FAQ’s Related to Water Borne Diseases
What is the most common water-borne disease?
Out of the seven most common waterborne diseases in the world, diarrhea is the main symptom and the worst problem due to water-borne disease. The latest research shows that diarrhea is the second leading cause of death for children under the age of five, creating more childhood deaths than malaria, AIDS, and measles.
What are the diseases caused by water?
Diseases such as-
- Hepatitis A
What are the water-borne diseases in India?
Waterborne diseases like cholera, acute diarrhea, typhoid, and viral hepatitis are prevalent in India and have caused 10,738 deaths in the last five years since 2017. From these, acute diarrheal diseases have the highest number of deaths due to viral hepatitis, typhoid, and cholera.

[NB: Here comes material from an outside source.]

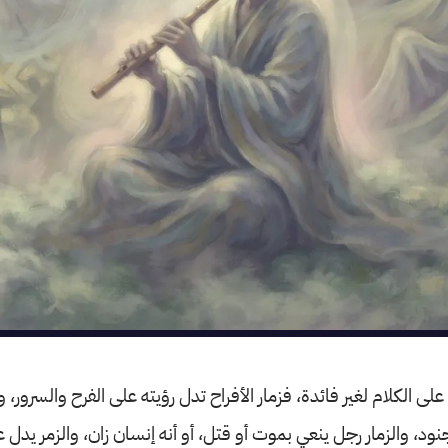
على الكلام لغير فائدة، فزمار الأفراح تدل رؤيته على الفرح والسرور، وز
نود، والزمار رجل ينعي بموت أو قتل، أو أنه إنسان زان، والزمر يدل ع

What are the 10 sources of water?
- Surface Water Resources
- Groundwater Resources
- Stormwater Resources
- Wastewater Resources
- Saltwater Resources
- Ice Cap Water Resources
What is the prevention of water-borne diseases?
Measures to prevent water-borne diseases-
- Drink only filtered/boiled water.
- Store water in a clean vessel.
- Water jars/containers should be washed daily.
- Always wash hands before and after preparing or eating food, similarly, children should be taught to wash their hands.
Can water cause bacterial infections?
The bacterial infection commonly causes diarrhea, abdominal cramps, vomiting, and fever. Symptoms of the virus include fatigue, fever, vomiting, headache, muscle aches, and cramps. Chronic infection can occur when a person continues to drink contaminated water.
How are water-borne diseases spread?
Waterborne diseases are conditions caused by pathogenic micro-organisms that spread through water. These diseases can be spread by bathing, washing, drinking water, or eating food by coming in contact with contaminated water.
What is the difference between waterborne and water-washed diseases?
Water-based diseases are caused due to parasites that spend a part of their life cycle in water. Water-based diseases like bilharzia (also called schistosomiasis – this will be described in section 2.3.3), and dracunculiasis caused by helminths.